■ WHAT THIS TASK INVOLVES
Each record must be retyped in full. No character may differ.

(Page-level text extractions)
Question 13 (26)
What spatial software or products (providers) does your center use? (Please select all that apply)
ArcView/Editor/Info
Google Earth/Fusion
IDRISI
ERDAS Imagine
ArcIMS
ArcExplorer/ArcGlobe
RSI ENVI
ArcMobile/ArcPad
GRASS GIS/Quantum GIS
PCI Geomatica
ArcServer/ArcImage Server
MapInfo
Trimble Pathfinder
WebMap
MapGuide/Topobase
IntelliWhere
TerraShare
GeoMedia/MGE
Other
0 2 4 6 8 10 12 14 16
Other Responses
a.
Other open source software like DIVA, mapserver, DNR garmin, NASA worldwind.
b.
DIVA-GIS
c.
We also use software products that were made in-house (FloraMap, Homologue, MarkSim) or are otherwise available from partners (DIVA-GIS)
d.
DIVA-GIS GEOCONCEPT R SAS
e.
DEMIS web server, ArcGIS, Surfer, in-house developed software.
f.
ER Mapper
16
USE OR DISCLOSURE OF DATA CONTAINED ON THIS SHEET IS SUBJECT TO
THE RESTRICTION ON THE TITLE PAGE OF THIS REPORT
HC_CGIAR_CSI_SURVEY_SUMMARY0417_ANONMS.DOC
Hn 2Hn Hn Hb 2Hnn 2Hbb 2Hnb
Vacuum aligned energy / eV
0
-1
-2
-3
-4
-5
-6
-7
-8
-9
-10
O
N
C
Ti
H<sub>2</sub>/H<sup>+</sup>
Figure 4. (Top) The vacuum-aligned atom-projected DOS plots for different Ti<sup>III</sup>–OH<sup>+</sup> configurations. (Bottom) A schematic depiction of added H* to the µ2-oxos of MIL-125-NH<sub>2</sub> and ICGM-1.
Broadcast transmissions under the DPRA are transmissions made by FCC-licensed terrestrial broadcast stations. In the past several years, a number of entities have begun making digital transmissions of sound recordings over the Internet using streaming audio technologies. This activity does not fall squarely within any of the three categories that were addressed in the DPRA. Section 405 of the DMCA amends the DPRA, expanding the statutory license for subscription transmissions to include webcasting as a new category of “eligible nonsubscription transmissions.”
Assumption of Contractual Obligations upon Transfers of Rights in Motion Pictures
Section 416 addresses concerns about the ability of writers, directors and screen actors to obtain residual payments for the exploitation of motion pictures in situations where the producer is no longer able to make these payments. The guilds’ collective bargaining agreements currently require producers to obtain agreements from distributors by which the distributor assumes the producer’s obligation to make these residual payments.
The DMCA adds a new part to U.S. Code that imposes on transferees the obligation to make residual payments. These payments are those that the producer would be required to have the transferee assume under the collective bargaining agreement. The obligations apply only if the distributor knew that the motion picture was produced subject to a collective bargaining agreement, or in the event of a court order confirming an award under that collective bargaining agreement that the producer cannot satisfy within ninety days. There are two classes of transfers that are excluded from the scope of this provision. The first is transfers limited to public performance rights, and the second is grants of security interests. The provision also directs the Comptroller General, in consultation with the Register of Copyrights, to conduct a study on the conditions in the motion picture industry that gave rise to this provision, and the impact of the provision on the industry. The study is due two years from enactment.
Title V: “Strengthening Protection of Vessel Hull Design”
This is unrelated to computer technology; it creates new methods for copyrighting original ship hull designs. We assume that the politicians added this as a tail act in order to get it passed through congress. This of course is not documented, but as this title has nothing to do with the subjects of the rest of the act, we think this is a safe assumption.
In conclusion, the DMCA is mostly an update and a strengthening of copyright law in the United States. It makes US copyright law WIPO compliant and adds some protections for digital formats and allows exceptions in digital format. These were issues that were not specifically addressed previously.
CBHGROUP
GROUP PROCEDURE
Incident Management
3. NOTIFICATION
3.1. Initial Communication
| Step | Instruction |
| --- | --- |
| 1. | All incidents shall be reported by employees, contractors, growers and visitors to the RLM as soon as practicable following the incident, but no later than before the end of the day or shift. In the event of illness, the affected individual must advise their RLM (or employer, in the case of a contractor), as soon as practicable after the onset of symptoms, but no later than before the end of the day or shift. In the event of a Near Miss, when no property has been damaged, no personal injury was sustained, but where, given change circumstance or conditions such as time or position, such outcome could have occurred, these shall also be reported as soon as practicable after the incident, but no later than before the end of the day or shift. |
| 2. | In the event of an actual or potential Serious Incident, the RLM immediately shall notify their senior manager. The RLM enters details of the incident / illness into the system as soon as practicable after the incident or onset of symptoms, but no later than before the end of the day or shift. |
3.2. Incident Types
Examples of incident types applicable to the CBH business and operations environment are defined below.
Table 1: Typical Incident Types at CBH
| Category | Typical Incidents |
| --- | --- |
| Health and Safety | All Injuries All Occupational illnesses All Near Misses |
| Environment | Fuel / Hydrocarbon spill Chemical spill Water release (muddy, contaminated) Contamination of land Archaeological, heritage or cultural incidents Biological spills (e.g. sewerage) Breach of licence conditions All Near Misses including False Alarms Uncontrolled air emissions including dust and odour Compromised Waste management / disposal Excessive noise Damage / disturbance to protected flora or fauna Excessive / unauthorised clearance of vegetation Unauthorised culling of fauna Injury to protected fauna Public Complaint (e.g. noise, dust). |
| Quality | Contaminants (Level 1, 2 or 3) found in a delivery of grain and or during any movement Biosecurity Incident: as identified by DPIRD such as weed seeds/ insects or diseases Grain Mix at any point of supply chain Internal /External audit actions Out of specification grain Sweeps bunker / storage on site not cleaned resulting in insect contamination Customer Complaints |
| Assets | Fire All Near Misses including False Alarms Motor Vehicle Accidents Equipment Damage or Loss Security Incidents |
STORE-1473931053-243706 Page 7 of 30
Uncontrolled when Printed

■ SOLVED PROBLEM
Question 13 (26)
What spatial software or products (providers) does your center use? (Please select all that apply)
ArcView/Editor/Info
Google Earth/Fusion
IDRISI
ERDAS Imagine
ArcIMS
ArcExplorer/ArcGlobe
RSI ENVI
ArcMobile/ArcPad
GRASS GIS/Quantum GIS
PCI Geomatica
ArcServer/ArcImage Server
MapInfo
Trimble Pathfinder
WebMap
MapGuide/Topobase
IntelliWhere
TerraShare
GeoMedia/MGE
Other
0 2 4 6 8 10 12 14 16
Other Responses
a.
Other open source software like DIVA, mapserver, DNR garmin, NASA worldwind.
b.
DIVA-GIS
c.
We also use software products that were made in-house (FloraMap, Homologue, MarkSim) or are otherwise available from partners (DIVA-GIS)
d.
DIVA-GIS GEOCONCEPT R SAS
e.
DEMIS web server, ArcGIS, Surfer, in-house developed software.
f.
ER Mapper
16
USE OR DISCLOSURE OF DATA CONTAINED ON THIS SHEET IS SUBJECT TO
THE RESTRICTION ON THE TITLE PAGE OF THIS REPORT
HC_CGIAR_CSI_SURVEY_SUMMARY0417_ANONMS.DOC
Hn 2Hn Hn Hb 2Hnn 2Hbb 2Hnb
Vacuum aligned energy / eV
0
-1
-2
-3
-4
-5
-6
-7
-8
-9
-10
O
N
C
Ti
H<sub>2</sub>/H<sup>+</sup>
Figure 4. (Top) The vacuum-aligned atom-projected DOS plots for different Ti<sup>III</sup>–OH<sup>+</sup> configurations. (Bottom) A schematic depiction of added H* to the µ2-oxos of MIL-125-NH<sub>2</sub> and ICGM-1.
Broadcast transmissions under the DPRA are transmissions made by FCC-licensed terrestrial broadcast stations. In the past several years, a number of entities have begun making digital transmissions of sound recordings over the Internet using streaming audio technologies. This activity does not fall squarely within any of the three categories that were addressed in the DPRA. Section 405 of the DMCA amends the DPRA, expanding the statutory license for subscription transmissions to include webcasting as a new category of “eligible nonsubscription transmissions.”
Assumption of Contractual Obligations upon Transfers of Rights in Motion Pictures
Section 416 addresses concerns about the ability of writers, directors and screen actors to obtain residual payments for the exploitation of motion pictures in situations where the producer is no longer able to make these payments. The guilds’ collective bargaining agreements currently require producers to obtain agreements from distributors by which the distributor assumes the producer’s obligation to make these residual payments.
The DMCA adds a new part to U.S. Code that imposes on transferees the obligation to make residual payments. These payments are those that the producer would be required to have the transferee assume under the collective bargaining agreement. The obligations apply only if the distributor knew that the motion picture was produced subject to a collective bargaining agreement, or in the event of a court order confirming an award under that collective bargaining agreement that the producer cannot satisfy within ninety days. There are two classes of transfers that are excluded from the scope of this provision. The first is transfers limited to public performance rights, and the second is grants of security interests. The provision also directs the Comptroller General, in consultation with the Register of Copyrights, to conduct a study on the conditions in the motion picture industry that gave rise to this provision, and the impact of the provision on the industry. The study is due two years from enactment.
Title V: “Strengthening Protection of Vessel Hull Design”
This is unrelated to computer technology; it creates new methods for copyrighting original ship hull designs. We assume that the politicians added this as a tail act in order to get it passed through congress. This of course is not documented, but as this title has nothing to do with the subjects of the rest of the act, we think this is a safe assumption.
In conclusion, the DMCA is mostly an update and a strengthening of copyright law in the United States. It makes US copyright law WIPO compliant and adds some protections for digital formats and allows exceptions in digital format. These were issues that were not specifically addressed previously.
CBHGROUP
GROUP PROCEDURE
Incident Management
3. NOTIFICATION
3.1. Initial Communication
| Step | Instruction |
| --- | --- |
| 1. | All incidents shall be reported by employees, contractors, growers and visitors to the RLM as soon as practicable following the incident, but no later than before the end of the day or shift. In the event of illness, the affected individual must advise their RLM (or employer, in the case of a contractor), as soon as practicable after the onset of symptoms, but no later than before the end of the day or shift. In the event of a Near Miss, when no property has been damaged, no personal injury was sustained, but where, given change circumstance or conditions such as time or position, such outcome could have occurred, these shall also be reported as soon as practicable after the incident, but no later than before the end of the day or shift. |
| 2. | In the event of an actual or potential Serious Incident, the RLM immediately shall notify their senior manager. The RLM enters details of the incident / illness into the system as soon as practicable after the incident or onset of symptoms, but no later than before the end of the day or shift. |
3.2. Incident Types
Examples of incident types applicable to the CBH business and operations environment are defined below.
Table 1: Typical Incident Types at CBH
| Category | Typical Incidents |
| --- | --- |
| Health and Safety | All Injuries All Occupational illnesses All Near Misses |
| Environment | Fuel / Hydrocarbon spill Chemical spill Water release (muddy, contaminated) Contamination of land Archaeological, heritage or cultural incidents Biological spills (e.g. sewerage) Breach of licence conditions All Near Misses including False Alarms Uncontrolled air emissions including dust and odour Compromised Waste management / disposal Excessive noise Damage / disturbance to protected flora or fauna Excessive / unauthorised clearance of vegetation Unauthorised culling of fauna Injury to protected fauna Public Complaint (e.g. noise, dust). |
| Quality | Contaminants (Level 1, 2 or 3) found in a delivery of grain and or during any movement Biosecurity Incident: as identified by DPIRD such as weed seeds/ insects or diseases Grain Mix at any point of supply chain Internal /External audit actions Out of specification grain Sweeps bunker / storage on site not cleaned resulting in insect contamination Customer Complaints |
| Assets | Fire All Near Misses including False Alarms Motor Vehicle Accidents Equipment Damage or Loss Security Incidents |
STORE-1473931053-243706 Page 7 of 30
Uncontrolled when Printed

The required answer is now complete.